Visual object recognition is an extremely difficult computational problem, yet the primate brain has developed mechanisms that perform robust recognition. The fact that primate recognition abilities far surpass those of the best artificial recognition systems makes it clear how little we know about the brain mechanisms that underlie recognition, and one of the fundamental goals of neuroscience is an understanding of these mechanisms. This knowledge is critical to a deep understanding of human visual perception and long-term memory, and is needed to meaningfully repair the disruption of these brain processes or to create prosthetics that may stand in for such disruption.

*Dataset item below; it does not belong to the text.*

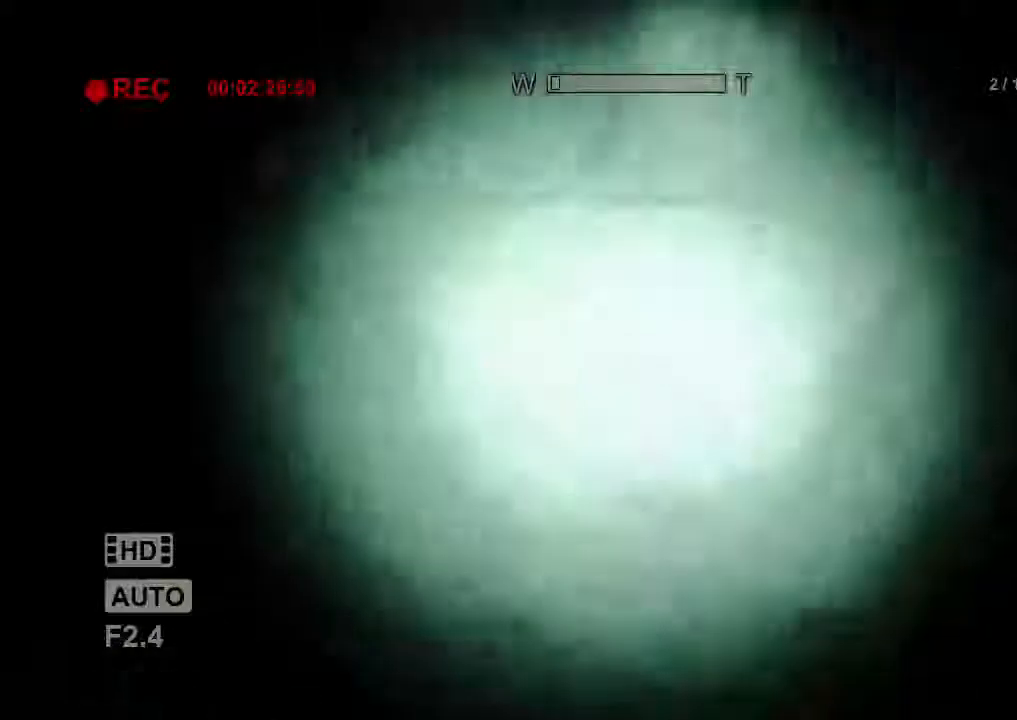
{"keys": ["shift", "w"], "mouse": [], "events": [[67, "mouse_left", "up"], [133, "mouse_left", "down"], [233, "mouse_left", "up"], [267, "mouse_right", "down"], [500, "mouse_right", "up"]]}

Current evidence indicates that ventral visual stream and its highest cortical -- the inferotemporal cortex (IT) -- are critical for visual object recognition, and thus central to understanding the underlying neuronal mechanisms. In non-human primates, IT lesions and temporary disruptions of neuronal activity produce specific deficits in the recognition of complex objects. It is also well known that single IT neuronal responses are highly sensitive to object shape, and can be highly selective for particular classes of objects such as faces, or for particular, well-learned objects within a class. Indeed, the shape selectivity of IT neuronal responses is often pointed to as the key neuronal property needed to support such behavior. However, although shape selectivity is required for recognition, it is not sufficient for robust, real-world recognition.  This is because, in the real world, each object can produce an essentially infinite number of images on the retina. This results from, for example, variability in an object’s position, size and pose, the illumination conditions, and other objects present in the scene.  Because of this variability, the key computational challenge of object recognition is not creation of shape selectivity alone (computationally simple), but the creation of shape selectivity that tolerates changes in object position, size, pose, illumination, and scene clutter (computationally very difficult).   The goal of this session is to review this key computational problem, outline mechanisms that might be used by the brain to solve it, review existing neurophysiological data that can be brought to bear, and outline some research that is aimed at tackling this key issues in neuroscience.